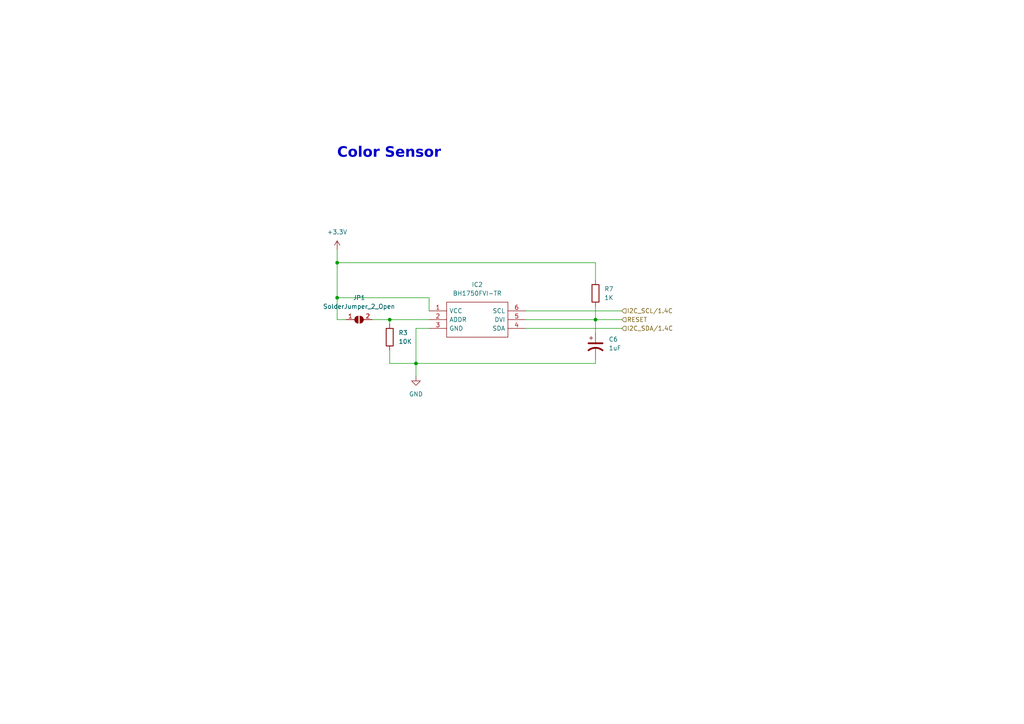
<source format=kicad_sch>
(kicad_sch (version 20230121) (generator eeschema)

  (uuid 45e3cb88-0636-4ac7-a9eb-e372f889866d)

  (paper "A4")

  

  (junction (at 97.79 86.36) (diameter 0) (color 0 0 0 0)
    (uuid 5290a36f-6b78-4202-acdc-9bbedff8bfae)
  )
  (junction (at 120.65 105.41) (diameter 0) (color 0 0 0 0)
    (uuid 5ab1df4c-1e54-492e-b040-f7d3ed3c6be0)
  )
  (junction (at 113.03 92.71) (diameter 0) (color 0 0 0 0)
    (uuid 860b1f95-0f7e-4550-8025-0d474ae19a5f)
  )
  (junction (at 172.72 92.71) (diameter 0) (color 0 0 0 0)
    (uuid b2b09e2b-7ee0-4d62-9eb4-a2209b1de46f)
  )
  (junction (at 97.79 76.2) (diameter 0) (color 0 0 0 0)
    (uuid e5ad9e7d-947d-4380-9caf-09e7ae7f08a3)
  )

  (wire (pts (xy 120.65 105.41) (xy 172.72 105.41))
    (stroke (width 0) (type default))
    (uuid 02916a59-8ede-49d4-8fef-206adfe696e5)
  )
  (wire (pts (xy 152.4 95.25) (xy 180.34 95.25))
    (stroke (width 0) (type default))
    (uuid 02bf4664-9e87-4ed7-9cc2-aadc48d7c99a)
  )
  (wire (pts (xy 152.4 92.71) (xy 172.72 92.71))
    (stroke (width 0) (type default))
    (uuid 057d0773-80bc-4c5f-ba54-d9610c77e6f4)
  )
  (wire (pts (xy 172.72 81.28) (xy 172.72 76.2))
    (stroke (width 0) (type default))
    (uuid 18ae2364-c05a-4d68-b46b-18e0e73f28a9)
  )
  (wire (pts (xy 97.79 86.36) (xy 124.46 86.36))
    (stroke (width 0) (type default))
    (uuid 2124371f-99e5-420f-95d8-58ceff6d5975)
  )
  (wire (pts (xy 124.46 90.17) (xy 124.46 86.36))
    (stroke (width 0) (type default))
    (uuid 2494bd93-137b-46e4-8bb4-bd0894981764)
  )
  (wire (pts (xy 97.79 76.2) (xy 172.72 76.2))
    (stroke (width 0) (type default))
    (uuid 26cfabf8-3f5e-4470-b0a8-270a1d0ca132)
  )
  (wire (pts (xy 152.4 90.17) (xy 180.34 90.17))
    (stroke (width 0) (type default))
    (uuid 2b937cea-84bb-4f68-9c3c-13fa0ba1f44e)
  )
  (wire (pts (xy 107.95 92.71) (xy 113.03 92.71))
    (stroke (width 0) (type default))
    (uuid 339aeafa-5e4a-417b-8cae-43116341a3e3)
  )
  (wire (pts (xy 172.72 92.71) (xy 172.72 96.52))
    (stroke (width 0) (type default))
    (uuid 3c1edfa4-5765-4820-9360-9acf5817ed7b)
  )
  (wire (pts (xy 97.79 86.36) (xy 97.79 76.2))
    (stroke (width 0) (type default))
    (uuid 4857b745-f8d0-46af-b3ab-e00b6c9e382c)
  )
  (wire (pts (xy 97.79 92.71) (xy 97.79 86.36))
    (stroke (width 0) (type default))
    (uuid 4caed4dd-9618-408d-850e-0a12c3612e4f)
  )
  (wire (pts (xy 113.03 92.71) (xy 124.46 92.71))
    (stroke (width 0) (type default))
    (uuid 558ea1a5-de9a-4ea6-99ed-1cb7ee64d1b0)
  )
  (wire (pts (xy 172.72 105.41) (xy 172.72 104.14))
    (stroke (width 0) (type default))
    (uuid 61f1ed0b-730b-4bb1-ad71-e23001c58c5e)
  )
  (wire (pts (xy 124.46 95.25) (xy 120.65 95.25))
    (stroke (width 0) (type default))
    (uuid 658888df-e80b-4239-b064-e03f8cc830a5)
  )
  (wire (pts (xy 100.33 92.71) (xy 97.79 92.71))
    (stroke (width 0) (type default))
    (uuid 6c566aaa-b60e-4330-85a3-10a8fa9cf8db)
  )
  (wire (pts (xy 113.03 105.41) (xy 120.65 105.41))
    (stroke (width 0) (type default))
    (uuid 70a36adf-cae7-4399-836c-f64315e3870b)
  )
  (wire (pts (xy 113.03 101.6) (xy 113.03 105.41))
    (stroke (width 0) (type default))
    (uuid 874f79ad-9089-4a4c-a335-b5e77d506d74)
  )
  (wire (pts (xy 172.72 88.9) (xy 172.72 92.71))
    (stroke (width 0) (type default))
    (uuid 8905263a-4d77-4553-a790-12f78fe07ded)
  )
  (wire (pts (xy 97.79 76.2) (xy 97.79 72.39))
    (stroke (width 0) (type default))
    (uuid 95302865-9314-42fb-8d8e-e6eb91deefc4)
  )
  (wire (pts (xy 172.72 92.71) (xy 180.34 92.71))
    (stroke (width 0) (type default))
    (uuid c5d3f370-8565-4307-9760-28627ecb4a8c)
  )
  (wire (pts (xy 120.65 105.41) (xy 120.65 109.22))
    (stroke (width 0) (type default))
    (uuid d6ebc542-13d3-418a-9b7b-40ec1c86c26c)
  )
  (wire (pts (xy 120.65 95.25) (xy 120.65 105.41))
    (stroke (width 0) (type default))
    (uuid ef40f217-5dd5-4074-a420-a9bc79eb8951)
  )
  (wire (pts (xy 113.03 92.71) (xy 113.03 93.98))
    (stroke (width 0) (type default))
    (uuid f7c18a69-73cf-49e0-b0ee-a08ef12dccf5)
  )

  (text "Color Sensor" (at 97.79 46.99 0)
    (effects (font (face "Ubuntu") (size 3 3) (thickness 1) bold) (justify left bottom))
    (uuid 18e3ff91-95f0-4791-9147-722b02f6295f)
  )

  (hierarchical_label "RESET" (shape input) (at 180.34 92.71 0) (fields_autoplaced)
    (effects (font (size 1.27 1.27)) (justify left))
    (uuid 144c258c-8c3f-4c5b-8f8c-69dd69f9ba11)
  )
  (hierarchical_label "I2C_SDA{slash}1.4C" (shape input) (at 180.34 95.25 0) (fields_autoplaced)
    (effects (font (size 1.27 1.27)) (justify left))
    (uuid 391b6e69-3934-4b2a-91bc-7b5a1d1a2952)
  )
  (hierarchical_label "I2C_SCL{slash}1.4C" (shape input) (at 180.34 90.17 0) (fields_autoplaced)
    (effects (font (size 1.27 1.27)) (justify left))
    (uuid 3f5b2e73-fb68-461e-9c2f-e25ff04fa7c0)
  )

  (symbol (lib_id "Jumper:SolderJumper_2_Open") (at 104.14 92.71 0) (unit 1)
    (in_bom yes) (on_board yes) (dnp no) (fields_autoplaced)
    (uuid 10076f9a-5073-4c82-a307-b782fdd28123)
    (property "Reference" "JP1" (at 104.14 86.36 0)
      (effects (font (size 1.27 1.27)))
    )
    (property "Value" "SolderJumper_2_Open" (at 104.14 88.9 0)
      (effects (font (size 1.27 1.27)))
    )
    (property "Footprint" "Jumper:SolderJumper-2_P1.3mm_Open_TrianglePad1.0x1.5mm" (at 104.14 92.71 0)
      (effects (font (size 1.27 1.27)) hide)
    )
    (property "Datasheet" "~" (at 104.14 92.71 0)
      (effects (font (size 1.27 1.27)) hide)
    )
    (pin "1" (uuid 29ee9df7-fdf2-45db-a8f2-ad1b0ed871eb))
    (pin "2" (uuid ec85ad01-7d26-441b-b520-4fed62304bae))
    (instances
      (project "v0_3"
        (path "/678523e5-508b-4706-b0e0-f17e466a8d09/b4cf97a4-fc8e-43ca-87b5-9f012553953c"
          (reference "JP1") (unit 1)
        )
      )
    )
  )

  (symbol (lib_id "Device:R") (at 172.72 85.09 180) (unit 1)
    (in_bom yes) (on_board yes) (dnp no) (fields_autoplaced)
    (uuid 35a21f35-2d1a-4fbe-99b5-b4d2bf667bb1)
    (property "Reference" "R7" (at 175.26 83.82 0)
      (effects (font (size 1.27 1.27)) (justify right))
    )
    (property "Value" "1K" (at 175.26 86.36 0)
      (effects (font (size 1.27 1.27)) (justify right))
    )
    (property "Footprint" "Resistor_SMD:R_0603_1608Metric" (at 174.498 85.09 90)
      (effects (font (size 1.27 1.27)) hide)
    )
    (property "Datasheet" "~" (at 172.72 85.09 0)
      (effects (font (size 1.27 1.27)) hide)
    )
    (property "Manufacturer_Part_Number" "0603WAF1001T5E" (at 172.72 85.09 90)
      (effects (font (size 1.27 1.27)) hide)
    )
    (pin "1" (uuid d94ca68a-1ec0-4c53-8450-7cefc623b876))
    (pin "2" (uuid f5f8d93c-02bc-409a-ac2f-24539b780c0d))
    (instances
      (project "v0_3"
        (path "/678523e5-508b-4706-b0e0-f17e466a8d09"
          (reference "R7") (unit 1)
        )
        (path "/678523e5-508b-4706-b0e0-f17e466a8d09/b4cf97a4-fc8e-43ca-87b5-9f012553953c"
          (reference "R8") (unit 1)
        )
      )
    )
  )

  (symbol (lib_id "Device:R") (at 113.03 97.79 180) (unit 1)
    (in_bom yes) (on_board yes) (dnp no) (fields_autoplaced)
    (uuid 840599a3-b2fe-47af-9d67-6ee82b6bef34)
    (property "Reference" "R3" (at 115.57 96.52 0)
      (effects (font (size 1.27 1.27)) (justify right))
    )
    (property "Value" "10K" (at 115.57 99.06 0)
      (effects (font (size 1.27 1.27)) (justify right))
    )
    (property "Footprint" "Resistor_SMD:R_0603_1608Metric" (at 114.808 97.79 90)
      (effects (font (size 1.27 1.27)) hide)
    )
    (property "Datasheet" "~" (at 113.03 97.79 0)
      (effects (font (size 1.27 1.27)) hide)
    )
    (property "Manufacturer_Part_Number" "0603WAF1002T5E" (at 113.03 97.79 90)
      (effects (font (size 1.27 1.27)) hide)
    )
    (pin "1" (uuid 928b1723-9181-4a8c-b34c-7c9a22599080))
    (pin "2" (uuid fab010e3-88ef-46ee-a499-c82cd8dc9b15))
    (instances
      (project "v0_3"
        (path "/678523e5-508b-4706-b0e0-f17e466a8d09"
          (reference "R3") (unit 1)
        )
        (path "/678523e5-508b-4706-b0e0-f17e466a8d09/b4cf97a4-fc8e-43ca-87b5-9f012553953c"
          (reference "R20") (unit 1)
        )
      )
    )
  )

  (symbol (lib_id "Device:C_Polarized_US") (at 172.72 100.33 0) (unit 1)
    (in_bom yes) (on_board yes) (dnp no) (fields_autoplaced)
    (uuid 863b1f9e-27c2-48be-a5fe-a510a0f73929)
    (property "Reference" "C6" (at 176.53 98.425 0)
      (effects (font (size 1.27 1.27)) (justify left))
    )
    (property "Value" "1uF" (at 176.53 100.965 0)
      (effects (font (size 1.27 1.27)) (justify left))
    )
    (property "Footprint" "Capacitor_SMD:C_0603_1608Metric" (at 172.72 100.33 0)
      (effects (font (size 1.27 1.27)) hide)
    )
    (property "Datasheet" "~" (at 172.72 100.33 0)
      (effects (font (size 1.27 1.27)) hide)
    )
    (property "Manufacture" "CL10A105KO8NNNC" (at 172.72 100.33 0)
      (effects (font (size 1.27 1.27)) hide)
    )
    (pin "1" (uuid 3a52d142-0f8a-4075-932d-4d281dcfacd5))
    (pin "2" (uuid 452bdb53-4505-4dc9-a2a7-ce4522cb86b7))
    (instances
      (project "v0_3"
        (path "/678523e5-508b-4706-b0e0-f17e466a8d09/b4cf97a4-fc8e-43ca-87b5-9f012553953c"
          (reference "C6") (unit 1)
        )
      )
    )
  )

  (symbol (lib_id "power:GND") (at 120.65 109.22 0) (unit 1)
    (in_bom yes) (on_board yes) (dnp no) (fields_autoplaced)
    (uuid ac177c04-348c-46c0-bb5e-76b9717b1de3)
    (property "Reference" "#PWR021" (at 120.65 115.57 0)
      (effects (font (size 1.27 1.27)) hide)
    )
    (property "Value" "GND" (at 120.65 114.3 0)
      (effects (font (size 1.27 1.27)))
    )
    (property "Footprint" "" (at 120.65 109.22 0)
      (effects (font (size 1.27 1.27)) hide)
    )
    (property "Datasheet" "" (at 120.65 109.22 0)
      (effects (font (size 1.27 1.27)) hide)
    )
    (pin "1" (uuid 9f6a9416-56a8-459f-9400-f9c9a655575d))
    (instances
      (project "v0_3"
        (path "/678523e5-508b-4706-b0e0-f17e466a8d09/b4cf97a4-fc8e-43ca-87b5-9f012553953c"
          (reference "#PWR021") (unit 1)
        )
      )
    )
  )

  (symbol (lib_id "BH1750FVI-TR:BH1750FVI-TR") (at 124.46 90.17 0) (unit 1)
    (in_bom yes) (on_board yes) (dnp no) (fields_autoplaced)
    (uuid d1c7813b-191a-411e-b4a3-4e91b165cf62)
    (property "Reference" "IC2" (at 138.43 82.55 0)
      (effects (font (size 1.27 1.27)))
    )
    (property "Value" "BH1750FVI-TR" (at 138.43 85.09 0)
      (effects (font (size 1.27 1.27)))
    )
    (property "Footprint" "BH1750:WSOF6" (at 148.59 87.63 0)
      (effects (font (size 1.27 1.27)) (justify left) hide)
    )
    (property "Datasheet" "https://componentsearchengine.com/Datasheets/2/BH1750FVI-TR.pdf" (at 148.59 90.17 0)
      (effects (font (size 1.27 1.27)) (justify left) hide)
    )
    (property "Description" "Ambient Light Sensor,16bit,I2C,WSOF6I ROHM BH1750FVI-TR Ambient Light Sensor Unit Surface Mount" (at 148.59 92.71 0)
      (effects (font (size 1.27 1.27)) (justify left) hide)
    )
    (property "Height" "" (at 148.59 95.25 0)
      (effects (font (size 1.27 1.27)) (justify left) hide)
    )
    (property "Manufacturer_Name" "ROHM Semiconductor" (at 148.59 97.79 0)
      (effects (font (size 1.27 1.27)) (justify left) hide)
    )
    (property "Manufacturer_Part_Number" "BH1750FVI-TR" (at 148.59 100.33 0)
      (effects (font (size 1.27 1.27)) (justify left) hide)
    )
    (property "Mouser Part Number" "755-BH1750FVI-TR" (at 148.59 102.87 0)
      (effects (font (size 1.27 1.27)) (justify left) hide)
    )
    (property "Mouser Price/Stock" "https://www.mouser.co.uk/ProductDetail/ROHM-Semiconductor/BH1750FVI-TR?qs=phc6PQ%252BTPUNy88lRCs6mVA%3D%3D" (at 148.59 105.41 0)
      (effects (font (size 1.27 1.27)) (justify left) hide)
    )
    (property "Arrow Part Number" "BH1750FVI-TR" (at 148.59 107.95 0)
      (effects (font (size 1.27 1.27)) (justify left) hide)
    )
    (property "Arrow Price/Stock" "https://www.arrow.com/en/products/bh1750fvi-tr/rohm-semiconductor" (at 148.59 110.49 0)
      (effects (font (size 1.27 1.27)) (justify left) hide)
    )
    (pin "1" (uuid 13f3bd83-e4e0-47ff-82ce-d213402993ce))
    (pin "2" (uuid 9595e897-d72f-4594-b913-901ae1a599d4))
    (pin "3" (uuid 6b07f7bf-cee0-4d0a-a299-08c035aadeaf))
    (pin "4" (uuid 3715a63e-4c26-482d-9035-98d41d51b199))
    (pin "5" (uuid 8dd50c4c-3312-4c97-9283-dead5963a132))
    (pin "6" (uuid b64753de-2dbc-4c45-938d-a34ba0ac4285))
    (instances
      (project "v0_3"
        (path "/678523e5-508b-4706-b0e0-f17e466a8d09/b4cf97a4-fc8e-43ca-87b5-9f012553953c"
          (reference "IC2") (unit 1)
        )
      )
    )
  )

  (symbol (lib_id "power:+3.3V") (at 97.79 72.39 0) (unit 1)
    (in_bom yes) (on_board yes) (dnp no) (fields_autoplaced)
    (uuid dfee8d6c-bcf5-4299-a407-41ebf9816ec8)
    (property "Reference" "#PWR020" (at 97.79 76.2 0)
      (effects (font (size 1.27 1.27)) hide)
    )
    (property "Value" "+3.3V" (at 97.79 67.31 0)
      (effects (font (size 1.27 1.27)))
    )
    (property "Footprint" "" (at 97.79 72.39 0)
      (effects (font (size 1.27 1.27)) hide)
    )
    (property "Datasheet" "" (at 97.79 72.39 0)
      (effects (font (size 1.27 1.27)) hide)
    )
    (pin "1" (uuid dc4796db-6ac5-4878-9325-f48655ea004c))
    (instances
      (project "v0_3"
        (path "/678523e5-508b-4706-b0e0-f17e466a8d09/b4cf97a4-fc8e-43ca-87b5-9f012553953c"
          (reference "#PWR020") (unit 1)
        )
      )
    )
  )
)

</source>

• [INSTRUCTIONS TO FOLLOW]
Your task for the entries above: copy exactly the span starting with the line with "(uuid 26cfabf8-3f5e-4470-b0a8-270a1d0ca132)" and going on through the line with "(wire (pts (xy 172.72 92.71) (xy 172.72", both lines included, and nothing else.

• [WRITTEN SOLUTION]
    (uuid 26cfabf8-3f5e-4470-b0a8-270a1d0ca132)
  )
  (wire (pts (xy 152.4 90.17) (xy 180.34 90.17))
    (stroke (width 0) (type default))
    (uuid 2b937cea-84bb-4f68-9c3c-13fa0ba1f44e)
  )
  (wire (pts (xy 107.95 92.71) (xy 113.03 92.71))
    (stroke (width 0) (type default))
    (uuid 339aeafa-5e4a-417b-8cae-43116341a3e3)
  )
  (wire (pts (xy 172.72 92.71) (xy 172.72 96.52))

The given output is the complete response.